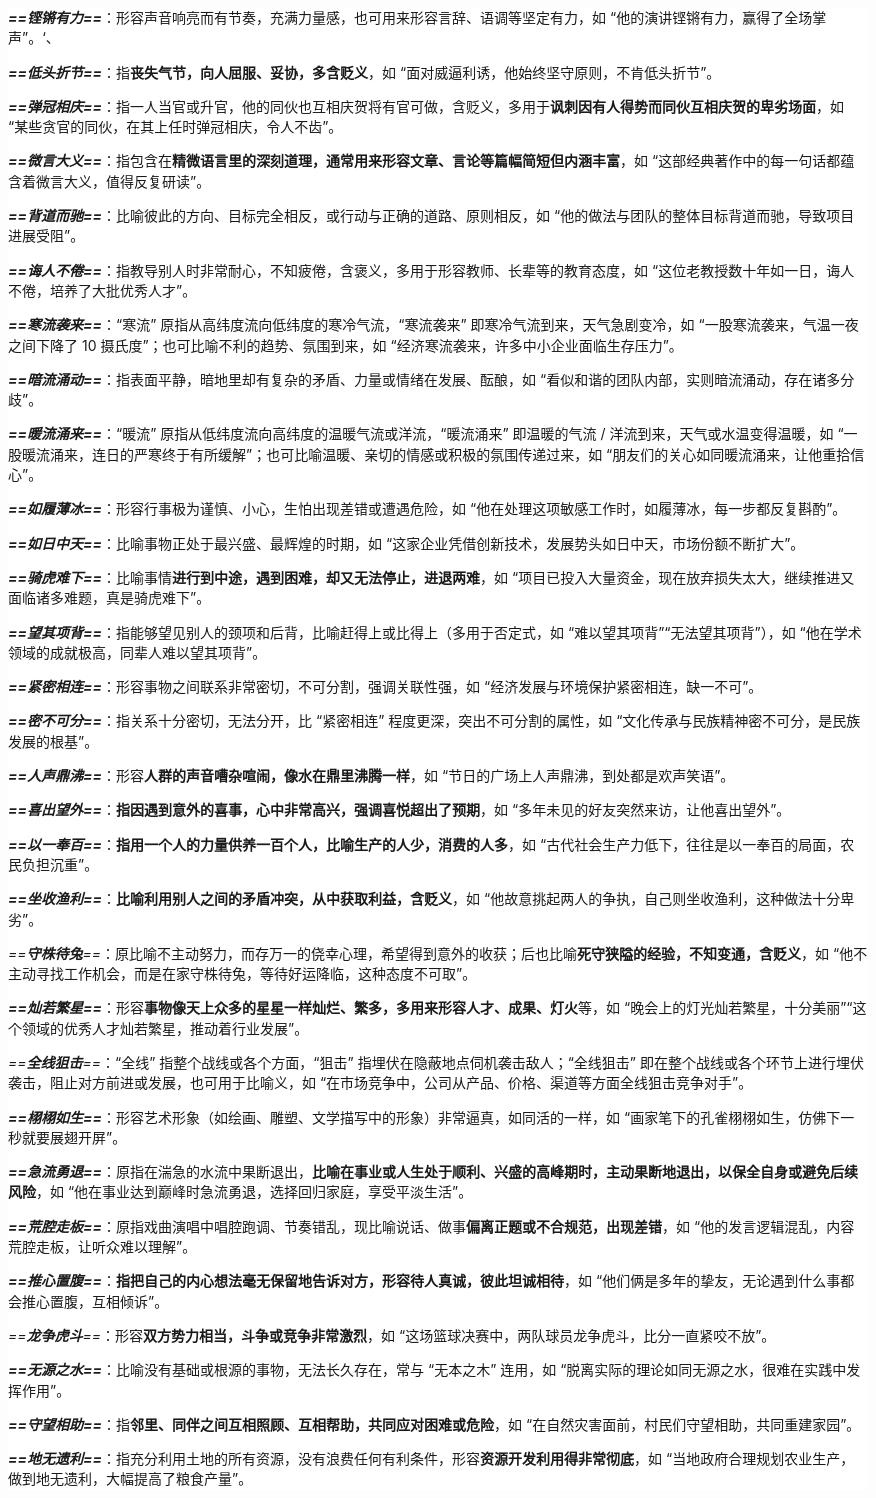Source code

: ***==铿锵有力==***：形容声音响亮而有节奏，充满力量感，也可用来形容言辞、语调等坚定有力，如 “他的演讲铿锵有力，赢得了全场掌声”。‘、

***==低头折节==***：指**丧失气节，向人屈服、妥协，多含贬义**，如 “面对威逼利诱，他始终坚守原则，不肯低头折节”。

***==弹冠相庆==***：指一人当官或升官，他的同伙也互相庆贺将有官可做，含贬义，多用于**讽刺因有人得势而同伙互相庆贺的卑劣场面**，如 “某些贪官的同伙，在其上任时弹冠相庆，令人不齿”。

***==微言大义==***：指包含在**精微语言里的深刻道理，通常用来形容文章、言论等篇幅简短但内涵丰富**，如 “这部经典著作中的每一句话都蕴含着微言大义，值得反复研读”。

***==背道而驰==***：比喻彼此的方向、目标完全相反，或行动与正确的道路、原则相反，如 “他的做法与团队的整体目标背道而驰，导致项目进展受阻”。

***==诲人不倦==***：指教导别人时非常耐心，不知疲倦，含褒义，多用于形容教师、长辈等的教育态度，如 “这位老教授数十年如一日，诲人不倦，培养了大批优秀人才”。

***==寒流袭来==***：“寒流” 原指从高纬度流向低纬度的寒冷气流，“寒流袭来” 即寒冷气流到来，天气急剧变冷，如 “一股寒流袭来，气温一夜之间下降了 10 摄氏度”；也可比喻不利的趋势、氛围到来，如 “经济寒流袭来，许多中小企业面临生存压力”。

***==暗流涌动==***：指表面平静，暗地里却有复杂的矛盾、力量或情绪在发展、酝酿，如 “看似和谐的团队内部，实则暗流涌动，存在诸多分歧”。

***==暖流涌来==***：“暖流” 原指从低纬度流向高纬度的温暖气流或洋流，“暖流涌来” 即温暖的气流 / 洋流到来，天气或水温变得温暖，如 “一股暖流涌来，连日的严寒终于有所缓解”；也可比喻温暖、亲切的情感或积极的氛围传递过来，如 “朋友们的关心如同暖流涌来，让他重拾信心”。

***==如履薄冰==***：形容行事极为谨慎、小心，生怕出现差错或遭遇危险，如 “他在处理这项敏感工作时，如履薄冰，每一步都反复斟酌”。

***==如日中天==***：比喻事物正处于最兴盛、最辉煌的时期，如 “这家企业凭借创新技术，发展势头如日中天，市场份额不断扩大”。

***==骑虎难下==***：比喻事情**进行到中途，遇到困难，却又无法停止，进退两难**，如 “项目已投入大量资金，现在放弃损失太大，继续推进又面临诸多难题，真是骑虎难下”。

***==望其项背==***：指能够望见别人的颈项和后背，比喻赶得上或比得上（多用于否定式，如 “难以望其项背”“无法望其项背”），如 “他在学术领域的成就极高，同辈人难以望其项背”。

***==紧密相连==***：形容事物之间联系非常密切，不可分割，强调关联性强，如 “经济发展与环境保护紧密相连，缺一不可”。

***==密不可分==***：指关系十分密切，无法分开，比 “紧密相连” 程度更深，突出不可分割的属性，如 “文化传承与民族精神密不可分，是民族发展的根基”。

***==人声鼎沸==***：形容**人群的声音嘈杂喧闹，像水在鼎里沸腾一样**，如 “节日的广场上人声鼎沸，到处都是欢声笑语”。

***==喜出望外==***：**指因遇到意外的喜事，心中非常高兴，强调喜悦超出了预期**，如 “多年未见的好友突然来访，让他喜出望外”。

***==以一奉百==***：**指用一个人的力量供养一百个人，比喻生产的人少，消费的人多**，如 “古代社会生产力低下，往往是以一奉百的局面，农民负担沉重”。

***==坐收渔利==***：**比喻利用别人之间的矛盾冲突，从中获取利益，含贬义**，如 “他故意挑起两人的争执，自己则坐收渔利，这种做法十分卑劣”。

*==**守株待兔**==*：原比喻不主动努力，而存万一的侥幸心理，希望得到意外的收获；后也比喻**死守狭隘的经验，不知变通，含贬义**，如 “他不主动寻找工作机会，而是在家守株待兔，等待好运降临，这种态度不可取”。

***==灿若繁星==***：形容**事物像天上众多的星星一样灿烂、繁多，多用来形容人才、成果、灯火**等，如 “晚会上的灯光灿若繁星，十分美丽”“这个领域的优秀人才灿若繁星，推动着行业发展”。

*==**全线狙击**==*：“全线” 指整个战线或各个方面，“狙击” 指埋伏在隐蔽地点伺机袭击敌人；“全线狙击” 即在整个战线或各个环节上进行埋伏袭击，阻止对方前进或发展，也可用于比喻义，如 “在市场竞争中，公司从产品、价格、渠道等方面全线狙击竞争对手”。

***==栩栩如生==***：形容艺术形象（如绘画、雕塑、文学描写中的形象）非常逼真，如同活的一样，如 “画家笔下的孔雀栩栩如生，仿佛下一秒就要展翅开屏”。

***==急流勇退==***：原指在湍急的水流中果断退出，**比喻在事业或人生处于顺利、兴盛的高峰期时，主动果断地退出，以保全自身或避免后续风险**，如 “他在事业达到巅峰时急流勇退，选择回归家庭，享受平淡生活”。

***==荒腔走板==***：原指戏曲演唱中唱腔跑调、节奏错乱，现比喻说话、做事**偏离正题或不合规范，出现差错**，如 “他的发言逻辑混乱，内容荒腔走板，让听众难以理解”。

***==推心置腹==***：**指把自己的内心想法毫无保留地告诉对方，形容待人真诚，彼此坦诚相待**，如 “他们俩是多年的挚友，无论遇到什么事都会推心置腹，互相倾诉”。

*==**龙争虎斗**==*：形容**双方势力相当，斗争或竞争非常激烈**，如 “这场篮球决赛中，两队球员龙争虎斗，比分一直紧咬不放”。

***==无源之水==***：比喻没有基础或根源的事物，无法长久存在，常与 “无本之木” 连用，如 “脱离实际的理论如同无源之水，很难在实践中发挥作用”。

***==守望相助==***：指**邻里、同伴之间互相照顾、互相帮助，共同应对困难或危险**，如 “在自然灾害面前，村民们守望相助，共同重建家园”。

***==地无遗利==***：指充分利用土地的所有资源，没有浪费任何有利条件，形容**资源开发利用得非常彻底**，如 “当地政府合理规划农业生产，做到地无遗利，大幅提高了粮食产量”。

# Work required
Copy the data above line for line, keeping every character and mark unchanged, and leave the picture out of your answer.

# Expected answer
Source code

: ***==铿锵有力==***：形容声音响亮而有节奏，充满力量感，也可用来形容言辞、语调等坚定有力，如 “他的演讲铿锵有力，赢得了全场掌声”。‘、

***==低头折节==***：指**丧失气节，向人屈服、妥协，多含贬义**，如 “面对威逼利诱，他始终坚守原则，不肯低头折节”。

***==弹冠相庆==***：指一人当官或升官，他的同伙也互相庆贺将有官可做，含贬义，多用于**讽刺因有人得势而同伙互相庆贺的卑劣场面**，如 “某些贪官的同伙，在其上任时弹冠相庆，令人不齿”。

***==微言大义==***：指包含在**精微语言里的深刻道理，通常用来形容文章、言论等篇幅简短但内涵丰富**，如 “这部经典著作中的每一句话都蕴含着微言大义，值得反复研读”。

***==背道而驰==***：比喻彼此的方向、目标完全相反，或行动与正确的道路、原则相反，如 “他的做法与团队的整体目标背道而驰，导致项目进展受阻”。

***==诲人不倦==***：指教导别人时非常耐心，不知疲倦，含褒义，多用于形容教师、长辈等的教育态度，如 “这位老教授数十年如一日，诲人不倦，培养了大批优秀人才”。

***==寒流袭来==***：“寒流” 原指从高纬度流向低纬度的寒冷气流，“寒流袭来” 即寒冷气流到来，天气急剧变冷，如 “一股寒流袭来，气温一夜之间下降了 10 摄氏度”；也可比喻不利的趋势、氛围到来，如 “经济寒流袭来，许多中小企业面临生存压力”。

***==暗流涌动==***：指表面平静，暗地里却有复杂的矛盾、力量或情绪在发展、酝酿，如 “看似和谐的团队内部，实则暗流涌动，存在诸多分歧”。

***==暖流涌来==***：“暖流” 原指从低纬度流向高纬度的温暖气流或洋流，“暖流涌来” 即温暖的气流 / 洋流到来，天气或水温变得温暖，如 “一股暖流涌来，连日的严寒终于有所缓解”；也可比喻温暖、亲切的情感或积极的氛围传递过来，如 “朋友们的关心如同暖流涌来，让他重拾信心”。

***==如履薄冰==***：形容行事极为谨慎、小心，生怕出现差错或遭遇危险，如 “他在处理这项敏感工作时，如履薄冰，每一步都反复斟酌”。

***==如日中天==***：比喻事物正处于最兴盛、最辉煌的时期，如 “这家企业凭借创新技术，发展势头如日中天，市场份额不断扩大”。

***==骑虎难下==***：比喻事情**进行到中途，遇到困难，却又无法停止，进退两难**，如 “项目已投入大量资金，现在放弃损失太大，继续推进又面临诸多难题，真是骑虎难下”。

***==望其项背==***：指能够望见别人的颈项和后背，比喻赶得上或比得上（多用于否定式，如 “难以望其项背”“无法望其项背”），如 “他在学术领域的成就极高，同辈人难以望其项背”。

***==紧密相连==***：形容事物之间联系非常密切，不可分割，强调关联性强，如 “经济发展与环境保护紧密相连，缺一不可”。

***==密不可分==***：指关系十分密切，无法分开，比 “紧密相连” 程度更深，突出不可分割的属性，如 “文化传承与民族精神密不可分，是民族发展的根基”。

***==人声鼎沸==***：形容**人群的声音嘈杂喧闹，像水在鼎里沸腾一样**，如 “节日的广场上人声鼎沸，到处都是欢声笑语”。

***==喜出望外==***：**指因遇到意外的喜事，心中非常高兴，强调喜悦超出了预期**，如 “多年未见的好友突然来访，让他喜出望外”。

***==以一奉百==***：**指用一个人的力量供养一百个人，比喻生产的人少，消费的人多**，如 “古代社会生产力低下，往往是以一奉百的局面，农民负担沉重”。

***==坐收渔利==***：**比喻利用别人之间的矛盾冲突，从中获取利益，含贬义**，如 “他故意挑起两人的争执，自己则坐收渔利，这种做法十分卑劣”。

*==**守株待兔**==*：原比喻不主动努力，而存万一的侥幸心理，希望得到意外的收获；后也比喻**死守狭隘的经验，不知变通，含贬义**，如 “他不主动寻找工作机会，而是在家守株待兔，等待好运降临，这种态度不可取”。

***==灿若繁星==***：形容**事物像天上众多的星星一样灿烂、繁多，多用来形容人才、成果、灯火**等，如 “晚会上的灯光灿若繁星，十分美丽”“这个领域的优秀人才灿若繁星，推动着行业发展”。

*==**全线狙击**==*：“全线” 指整个战线或各个方面，“狙击” 指埋伏在隐蔽地点伺机袭击敌人；“全线狙击” 即在整个战线或各个环节上进行埋伏袭击，阻止对方前进或发展，也可用于比喻义，如 “在市场竞争中，公司从产品、价格、渠道等方面全线狙击竞争对手”。

***==栩栩如生==***：形容艺术形象（如绘画、雕塑、文学描写中的形象）非常逼真，如同活的一样，如 “画家笔下的孔雀栩栩如生，仿佛下一秒就要展翅开屏”。

***==急流勇退==***：原指在湍急的水流中果断退出，**比喻在事业或人生处于顺利、兴盛的高峰期时，主动果断地退出，以保全自身或避免后续风险**，如 “他在事业达到巅峰时急流勇退，选择回归家庭，享受平淡生活”。

***==荒腔走板==***：原指戏曲演唱中唱腔跑调、节奏错乱，现比喻说话、做事**偏离正题或不合规范，出现差错**，如 “他的发言逻辑混乱，内容荒腔走板，让听众难以理解”。

***==推心置腹==***：**指把自己的内心想法毫无保留地告诉对方，形容待人真诚，彼此坦诚相待**，如 “他们俩是多年的挚友，无论遇到什么事都会推心置腹，互相倾诉”。

*==**龙争虎斗**==*：形容**双方势力相当，斗争或竞争非常激烈**，如 “这场篮球决赛中，两队球员龙争虎斗，比分一直紧咬不放”。

***==无源之水==***：比喻没有基础或根源的事物，无法长久存在，常与 “无本之木” 连用，如 “脱离实际的理论如同无源之水，很难在实践中发挥作用”。

***==守望相助==***：指**邻里、同伴之间互相照顾、互相帮助，共同应对困难或危险**，如 “在自然灾害面前，村民们守望相助，共同重建家园”。

***==地无遗利==***：指充分利用土地的所有资源，没有浪费任何有利条件，形容**资源开发利用得非常彻底**，如 “当地政府合理规划农业生产，做到地无遗利，大幅提高了粮食产量”。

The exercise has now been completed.